I've been divorced for over a year, and have been dating a woman for a couple of months. Recently, she was talking about her last sexual encounter, making fun of how small the guy's manhood was.
My own manhood is well under average in length (three inches long when erect and like a woman's thumb in girth).
What am I to do about it? I've previously had women laugh out loud at it! In hospital, I even experienced nurses snickering and looking at each other when they saw it while not erect.
Embarrassed in Florida
A woman who mocks a guy's manhood to another, is not a promising lover in her own right. She's insensitive, crude, and gossipy. Drop her.
Size may matter to you more than it will to a decent woman who truly loves you, since experts insist that it has nothing to do with virility.
It's what you do with the equipment that counts, and there are many ways to be sexy and satisfying to a woman, at any size.
However, your anxiety about this should be addressed by first talking to your family doctor.
Beware of the many unsubstantiated commercial claims about penis enlargement through pills, creams, exercises, etc. Penile enlargement surgery is widely considered of uncertain value and sometimes dangerous. Since every surgery carries risk, do thorough research on the methods and past results before even considering this route.
My husband never loved me. Our marriage was kind-of arranged. Now we have three kids at whom he always yells. He has thousands of rules for the kids, and me but always finds excuses for not following the rules himself.
He always threatens the kids, "Okay, you don't have to listen to me. Wait until some guys from outside the house beat you up. Then you will learn." He talks to them about our eldest child or me in a sarcastic way. He has no friends. When I once filed for divorce he accused my friends of teaching me to expect a happy and relaxing life.
But we're still together for our kids. I'm not sure if that's the right choice. When I sent him the letter regarding divorce, he told my friend that he'd take one of the kids so he didn't have to pay so much child support. He's always mad about me spending too much money even when I got clothes from a garage sale or second-hand store.

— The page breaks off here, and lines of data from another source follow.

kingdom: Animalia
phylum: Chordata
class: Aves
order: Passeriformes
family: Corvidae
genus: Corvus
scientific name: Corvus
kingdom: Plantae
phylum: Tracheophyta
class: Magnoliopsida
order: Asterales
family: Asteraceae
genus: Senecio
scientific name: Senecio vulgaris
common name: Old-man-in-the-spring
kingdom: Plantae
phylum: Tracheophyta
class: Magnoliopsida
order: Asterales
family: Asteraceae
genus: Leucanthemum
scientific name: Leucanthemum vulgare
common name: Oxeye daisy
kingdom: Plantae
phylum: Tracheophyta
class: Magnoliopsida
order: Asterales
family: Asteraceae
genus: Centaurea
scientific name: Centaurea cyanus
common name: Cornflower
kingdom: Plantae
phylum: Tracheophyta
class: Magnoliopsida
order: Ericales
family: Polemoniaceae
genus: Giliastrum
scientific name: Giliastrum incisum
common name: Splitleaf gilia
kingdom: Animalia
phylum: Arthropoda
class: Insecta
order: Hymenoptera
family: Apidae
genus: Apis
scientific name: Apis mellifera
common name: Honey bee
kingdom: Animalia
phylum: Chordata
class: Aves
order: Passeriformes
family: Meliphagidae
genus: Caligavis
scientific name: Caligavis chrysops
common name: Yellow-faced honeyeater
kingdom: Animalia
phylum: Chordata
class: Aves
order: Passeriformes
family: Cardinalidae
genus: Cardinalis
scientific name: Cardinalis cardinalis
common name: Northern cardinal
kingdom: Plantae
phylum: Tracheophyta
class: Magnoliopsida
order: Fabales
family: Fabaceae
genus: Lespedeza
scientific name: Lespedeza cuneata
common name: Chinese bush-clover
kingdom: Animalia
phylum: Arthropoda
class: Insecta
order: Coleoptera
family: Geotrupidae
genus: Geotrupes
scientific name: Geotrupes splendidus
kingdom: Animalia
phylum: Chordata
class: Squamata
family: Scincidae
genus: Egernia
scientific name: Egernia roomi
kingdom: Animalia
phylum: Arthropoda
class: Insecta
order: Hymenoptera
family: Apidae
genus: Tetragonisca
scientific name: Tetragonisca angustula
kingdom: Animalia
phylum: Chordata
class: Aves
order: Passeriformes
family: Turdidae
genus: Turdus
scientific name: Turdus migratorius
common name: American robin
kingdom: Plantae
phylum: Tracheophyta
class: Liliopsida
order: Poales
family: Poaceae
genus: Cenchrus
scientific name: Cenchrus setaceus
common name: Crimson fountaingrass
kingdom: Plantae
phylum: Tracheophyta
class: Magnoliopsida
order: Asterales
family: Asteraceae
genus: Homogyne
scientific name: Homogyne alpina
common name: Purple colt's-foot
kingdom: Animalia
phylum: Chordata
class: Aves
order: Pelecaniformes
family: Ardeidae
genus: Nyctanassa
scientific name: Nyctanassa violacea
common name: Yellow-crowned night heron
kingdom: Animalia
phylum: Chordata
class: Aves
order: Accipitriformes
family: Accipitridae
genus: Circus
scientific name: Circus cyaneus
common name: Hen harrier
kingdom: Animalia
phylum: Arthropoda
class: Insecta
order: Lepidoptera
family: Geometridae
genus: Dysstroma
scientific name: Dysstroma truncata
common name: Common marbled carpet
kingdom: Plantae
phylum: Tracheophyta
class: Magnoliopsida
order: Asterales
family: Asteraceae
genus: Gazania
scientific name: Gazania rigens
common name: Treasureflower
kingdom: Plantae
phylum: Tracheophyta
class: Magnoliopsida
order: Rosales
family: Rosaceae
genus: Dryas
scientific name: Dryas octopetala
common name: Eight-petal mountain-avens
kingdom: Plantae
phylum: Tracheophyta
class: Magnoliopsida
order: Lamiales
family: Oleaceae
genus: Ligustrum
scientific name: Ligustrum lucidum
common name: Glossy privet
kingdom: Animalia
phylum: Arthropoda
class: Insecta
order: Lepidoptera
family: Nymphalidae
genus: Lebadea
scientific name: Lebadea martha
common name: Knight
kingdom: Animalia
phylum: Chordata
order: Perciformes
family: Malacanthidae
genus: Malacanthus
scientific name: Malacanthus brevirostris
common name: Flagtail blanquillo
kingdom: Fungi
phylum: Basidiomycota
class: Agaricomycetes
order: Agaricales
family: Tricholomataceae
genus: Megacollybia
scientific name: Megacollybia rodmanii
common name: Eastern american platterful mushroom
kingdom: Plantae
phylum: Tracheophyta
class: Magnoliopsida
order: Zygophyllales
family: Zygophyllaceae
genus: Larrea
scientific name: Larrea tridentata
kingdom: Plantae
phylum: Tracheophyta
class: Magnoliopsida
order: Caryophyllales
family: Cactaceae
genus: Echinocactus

Then he vents his anger to our oldest daughter, picking on her, and yelling at her. He sometimes even said to the kids "I'll beat you even before the policeman comes."
We did get some counselling. But it ended either because he didn't want to spend more money or some other reasons. What should I do?
Staying for Kids
You and your children are being emotionally and verbally abused, and, especially in your eldest daughter's case, this is an unhealthy environment that could impact far more seriously than a divorce.
Your husband has also threatened physical violence, for which you can get police involvement and a restraining order if you again seek a divorce.
However, you first need a plan to assure your safety if you decide to leave him. Talk privately to a lawyer to understand your rights. Then contact an Abused Women's organization or other community agency that can help with working out how and when you would leave with all of your children, where you'd live, etc.
I work with someone who's become a good friend and seeks contact with me, but seems uncomfortable with physical closeness, i.e. normal conversational space. Why would this be?
Confused
You and I both need more information in order to consider the possible reasons. IF you don't have a personal hygiene problem, IF there's no sense of sexual tension between you, and IF he doesn't back off when talking to anyone else, it's still a mystery.
You could ask him directly, but you may not like or be comfortable with his answer. He's possibly more attracted to you than you realize or than he wants to show. He may have a jealous partner and is careful to put up boundaries with female friends.
Yet his behaviour is at odds with being "a good friend." Instead, it feels insulting. So, either confront him (which could end the friendship), back off from frequent contact, or try to ignore it.
Tip of the day:
When size matters too much, try new sexual techniques and/or a more loving partner.